*Указание*
Продублируйте без изменений строки из записей ниже, начиная со строки с «family: Cleomaceae» и заканчивая строкой с «family: Salamandridae», включая обе. Больше ничего не приводите.

*Записи набора данных*
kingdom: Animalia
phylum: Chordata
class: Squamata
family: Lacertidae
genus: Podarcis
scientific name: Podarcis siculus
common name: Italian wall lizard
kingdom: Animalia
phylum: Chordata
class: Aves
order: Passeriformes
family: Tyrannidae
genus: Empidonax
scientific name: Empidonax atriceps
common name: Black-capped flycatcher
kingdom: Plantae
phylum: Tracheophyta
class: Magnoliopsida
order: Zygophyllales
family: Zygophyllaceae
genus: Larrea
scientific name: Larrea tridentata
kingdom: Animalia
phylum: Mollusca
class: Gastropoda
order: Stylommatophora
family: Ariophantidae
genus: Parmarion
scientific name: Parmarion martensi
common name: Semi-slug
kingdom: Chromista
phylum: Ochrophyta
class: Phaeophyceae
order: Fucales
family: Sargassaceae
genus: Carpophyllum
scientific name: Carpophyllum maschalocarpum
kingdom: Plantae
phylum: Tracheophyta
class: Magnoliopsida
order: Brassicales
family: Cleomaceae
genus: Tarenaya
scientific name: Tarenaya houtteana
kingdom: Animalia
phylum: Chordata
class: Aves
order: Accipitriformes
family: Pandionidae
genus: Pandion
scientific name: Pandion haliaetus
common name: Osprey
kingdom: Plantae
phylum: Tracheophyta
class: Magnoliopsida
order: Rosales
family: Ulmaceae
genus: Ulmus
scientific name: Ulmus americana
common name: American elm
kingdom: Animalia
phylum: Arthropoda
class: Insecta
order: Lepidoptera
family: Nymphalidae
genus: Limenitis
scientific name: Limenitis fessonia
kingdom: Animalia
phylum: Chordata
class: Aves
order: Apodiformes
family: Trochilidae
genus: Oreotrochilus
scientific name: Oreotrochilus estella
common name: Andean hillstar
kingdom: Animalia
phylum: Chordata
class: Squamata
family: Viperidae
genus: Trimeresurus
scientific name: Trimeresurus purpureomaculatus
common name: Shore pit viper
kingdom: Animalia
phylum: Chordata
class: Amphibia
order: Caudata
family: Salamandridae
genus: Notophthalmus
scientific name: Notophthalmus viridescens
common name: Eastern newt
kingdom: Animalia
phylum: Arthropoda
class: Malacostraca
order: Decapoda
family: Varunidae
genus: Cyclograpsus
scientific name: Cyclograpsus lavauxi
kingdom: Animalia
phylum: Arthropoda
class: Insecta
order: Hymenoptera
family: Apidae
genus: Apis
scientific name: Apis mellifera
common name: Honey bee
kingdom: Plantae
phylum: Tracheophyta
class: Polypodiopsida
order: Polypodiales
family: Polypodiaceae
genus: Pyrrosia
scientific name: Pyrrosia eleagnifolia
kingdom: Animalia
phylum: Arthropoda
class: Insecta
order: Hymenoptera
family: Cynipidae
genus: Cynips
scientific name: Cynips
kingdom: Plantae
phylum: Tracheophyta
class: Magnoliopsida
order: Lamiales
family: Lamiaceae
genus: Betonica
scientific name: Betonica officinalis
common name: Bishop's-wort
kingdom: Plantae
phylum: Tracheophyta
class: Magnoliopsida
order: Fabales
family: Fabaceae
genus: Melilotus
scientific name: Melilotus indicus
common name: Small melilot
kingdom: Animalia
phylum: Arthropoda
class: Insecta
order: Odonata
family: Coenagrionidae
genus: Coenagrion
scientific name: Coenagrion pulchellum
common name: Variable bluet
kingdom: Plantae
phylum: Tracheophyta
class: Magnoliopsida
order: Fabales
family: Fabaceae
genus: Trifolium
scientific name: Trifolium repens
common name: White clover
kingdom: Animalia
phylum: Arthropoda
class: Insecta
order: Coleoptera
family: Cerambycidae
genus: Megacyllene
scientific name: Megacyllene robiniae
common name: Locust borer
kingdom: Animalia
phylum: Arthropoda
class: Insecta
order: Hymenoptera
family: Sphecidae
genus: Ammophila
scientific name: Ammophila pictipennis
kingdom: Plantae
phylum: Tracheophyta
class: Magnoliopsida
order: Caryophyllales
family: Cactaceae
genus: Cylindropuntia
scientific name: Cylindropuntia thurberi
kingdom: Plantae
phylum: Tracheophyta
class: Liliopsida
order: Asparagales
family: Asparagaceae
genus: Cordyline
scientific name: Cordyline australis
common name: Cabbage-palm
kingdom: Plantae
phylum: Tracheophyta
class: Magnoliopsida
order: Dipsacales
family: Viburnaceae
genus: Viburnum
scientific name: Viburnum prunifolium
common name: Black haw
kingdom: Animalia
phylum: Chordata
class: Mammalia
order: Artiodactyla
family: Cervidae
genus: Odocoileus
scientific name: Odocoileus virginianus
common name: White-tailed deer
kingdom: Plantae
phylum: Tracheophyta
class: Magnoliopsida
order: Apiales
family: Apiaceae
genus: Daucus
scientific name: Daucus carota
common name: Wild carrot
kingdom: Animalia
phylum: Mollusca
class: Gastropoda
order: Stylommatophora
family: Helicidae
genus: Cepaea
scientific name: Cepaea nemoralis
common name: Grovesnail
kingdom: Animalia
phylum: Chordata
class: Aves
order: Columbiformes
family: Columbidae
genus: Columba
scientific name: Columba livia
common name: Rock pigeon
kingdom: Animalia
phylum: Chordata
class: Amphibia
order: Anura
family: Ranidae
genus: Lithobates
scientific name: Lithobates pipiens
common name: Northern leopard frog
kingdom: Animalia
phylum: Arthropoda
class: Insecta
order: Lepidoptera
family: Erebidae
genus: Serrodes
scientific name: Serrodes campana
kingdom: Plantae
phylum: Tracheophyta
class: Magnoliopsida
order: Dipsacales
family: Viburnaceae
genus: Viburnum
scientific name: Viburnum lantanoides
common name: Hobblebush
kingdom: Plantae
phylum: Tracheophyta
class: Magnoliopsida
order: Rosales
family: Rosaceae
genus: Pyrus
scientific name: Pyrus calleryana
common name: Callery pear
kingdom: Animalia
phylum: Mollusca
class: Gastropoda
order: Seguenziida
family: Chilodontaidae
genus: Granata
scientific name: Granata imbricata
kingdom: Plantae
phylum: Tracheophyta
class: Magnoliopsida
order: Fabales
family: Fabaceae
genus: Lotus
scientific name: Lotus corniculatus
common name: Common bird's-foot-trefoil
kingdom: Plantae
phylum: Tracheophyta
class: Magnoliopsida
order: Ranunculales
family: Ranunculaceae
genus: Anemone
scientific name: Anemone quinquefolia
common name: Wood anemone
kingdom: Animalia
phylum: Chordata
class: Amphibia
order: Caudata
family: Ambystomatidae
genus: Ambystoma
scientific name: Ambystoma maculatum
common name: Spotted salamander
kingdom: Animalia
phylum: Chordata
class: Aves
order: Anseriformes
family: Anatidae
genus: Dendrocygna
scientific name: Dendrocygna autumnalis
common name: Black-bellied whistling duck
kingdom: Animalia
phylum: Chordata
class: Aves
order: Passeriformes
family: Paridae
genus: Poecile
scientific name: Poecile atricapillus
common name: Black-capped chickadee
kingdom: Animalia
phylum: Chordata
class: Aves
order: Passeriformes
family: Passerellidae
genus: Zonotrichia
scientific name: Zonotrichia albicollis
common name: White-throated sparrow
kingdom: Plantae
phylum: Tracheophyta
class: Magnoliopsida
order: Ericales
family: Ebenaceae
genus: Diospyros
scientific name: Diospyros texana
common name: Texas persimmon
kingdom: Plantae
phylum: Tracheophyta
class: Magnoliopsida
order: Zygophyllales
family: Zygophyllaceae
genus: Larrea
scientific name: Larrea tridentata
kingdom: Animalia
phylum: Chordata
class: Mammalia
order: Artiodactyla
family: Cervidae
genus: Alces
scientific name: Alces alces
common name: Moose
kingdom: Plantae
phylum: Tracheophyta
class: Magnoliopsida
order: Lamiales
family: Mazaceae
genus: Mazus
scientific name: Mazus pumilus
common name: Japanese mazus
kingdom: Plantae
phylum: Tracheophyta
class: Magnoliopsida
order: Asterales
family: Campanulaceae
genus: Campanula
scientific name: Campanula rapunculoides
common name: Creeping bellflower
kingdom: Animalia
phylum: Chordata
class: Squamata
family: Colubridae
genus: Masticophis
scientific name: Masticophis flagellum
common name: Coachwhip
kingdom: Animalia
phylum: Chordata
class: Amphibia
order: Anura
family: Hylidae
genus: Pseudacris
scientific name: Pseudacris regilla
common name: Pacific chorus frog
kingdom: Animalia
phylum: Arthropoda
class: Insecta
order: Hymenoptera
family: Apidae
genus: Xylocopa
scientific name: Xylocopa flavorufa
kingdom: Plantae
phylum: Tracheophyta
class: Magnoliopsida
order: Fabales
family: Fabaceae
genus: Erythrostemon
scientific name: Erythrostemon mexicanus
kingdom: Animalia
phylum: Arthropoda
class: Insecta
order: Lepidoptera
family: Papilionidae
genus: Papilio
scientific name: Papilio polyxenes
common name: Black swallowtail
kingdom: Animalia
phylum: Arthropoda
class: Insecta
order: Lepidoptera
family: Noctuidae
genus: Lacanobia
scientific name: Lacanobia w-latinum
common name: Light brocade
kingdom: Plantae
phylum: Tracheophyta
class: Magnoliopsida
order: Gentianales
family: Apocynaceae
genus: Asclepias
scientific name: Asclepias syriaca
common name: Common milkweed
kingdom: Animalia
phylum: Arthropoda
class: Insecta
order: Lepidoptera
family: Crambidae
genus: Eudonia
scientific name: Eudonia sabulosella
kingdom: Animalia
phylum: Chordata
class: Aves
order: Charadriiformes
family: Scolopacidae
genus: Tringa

*Разобранный ответ*
family: Cleomaceae
genus: Tarenaya
scientific name: Tarenaya houtteana
kingdom: Animalia
phylum: Chordata
class: Aves
order: Accipitriformes
family: Pandionidae
genus: Pandion
scientific name: Pandion haliaetus
common name: Osprey
kingdom: Plantae
phylum: Tracheophyta
class: Magnoliopsida
order: Rosales
family: Ulmaceae
genus: Ulmus
scientific name: Ulmus americana
common name: American elm
kingdom: Animalia
phylum: Arthropoda
class: Insecta
order: Lepidoptera
family: Nymphalidae
genus: Limenitis
scientific name: Limenitis fessonia
kingdom: Animalia
phylum: Chordata
class: Aves
order: Apodiformes
family: Trochilidae
genus: Oreotrochilus
scientific name: Oreotrochilus estella
common name: Andean hillstar
kingdom: Animalia
phylum: Chordata
class: Squamata
family: Viperidae
genus: Trimeresurus
scientific name: Trimeresurus purpureomaculatus
common name: Shore pit viper
kingdom: Animalia
phylum: Chordata
class: Amphibia
order: Caudata
family: Salamandridae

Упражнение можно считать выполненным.